I received former student Lindsey's holiday card in the mail yesterday. Along with being a gifted poet and person, Lindsey creates and sells handmade paper products. Her card was hand-stamped (read her process here) and included a postage-stamped postcard to tear off and send someone (Lindsey, by the way, was the inspiration behind my post about postcards earlier this year). How wonderful is a gift which comes with a gift you can turn and send someone? Pretty niftily wonderful, I should say.
So I thought about gifts of writing and their value. And about how low cost they are but also how difficult they can be to produce. Which, nevertheless, should not deter you (despite the fact that I haven't been able to write here on this blog for the past week and a half, due in part to my obsession with Friday Night Lights, and to various and sundry life events alternately inspiring stress, relief, and mental zombiehood). Creativity often requires a nudge, a nugget. Thus I am offering you an idea for writing to and for someone you love.
Personally, I feel a personal letter written on weighty, significant, or beautiful paper with a pen you love, and stamped and sent, is a simple, lovely, and all-too-rare gift.
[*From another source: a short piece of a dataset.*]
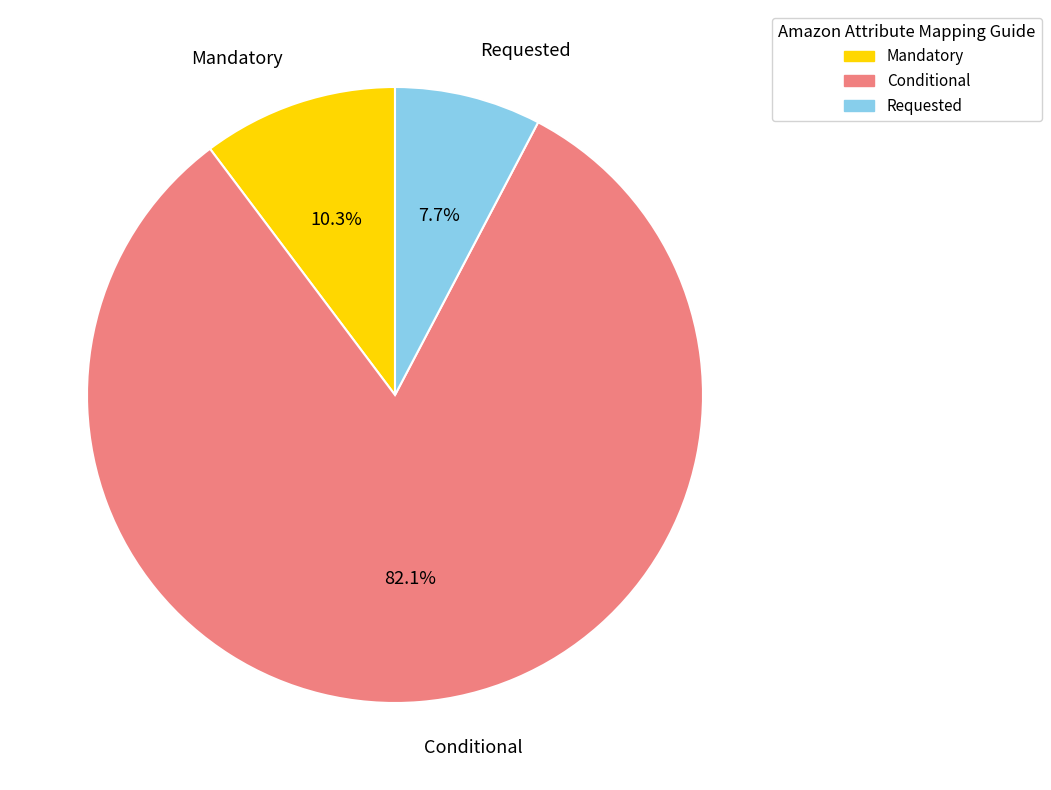

Between Mandatory and Requested, which is larger?

Mandatory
Poems win, though. And one of my favorites to use as a template for writing a tribute to someone is Sandra Cisneros's "Abuelito Who." I once posted my own version about Big Sis on her birthday, and here is an example I wrote about a former student:
Jared
Jared who is a silent redwood in a willow forest
And asks who is a true friend
Who is songs and docks
Who is camp and a green jacket
Whose smile is genuine
Is writing a story
Who tells us to listen
Who tells us be gentle
Whose eyes are pleading
Is making friends
Remembers summers and boats
Is hopeful
Is a cathedral of joyful voices
Is sad give him a hug
Has moved one time too many
Who hears chords in his head
Is adjectives and verses and tenors
Who soothes and serves and serves and soothes
Is the teaching tree in the listening forest
Asking who is a true friend
Who is a true friend who?
Try it. I know I'd much rather have a poem (like my husband's wedding vows to me, which are framed and memorialized) than a new water heater.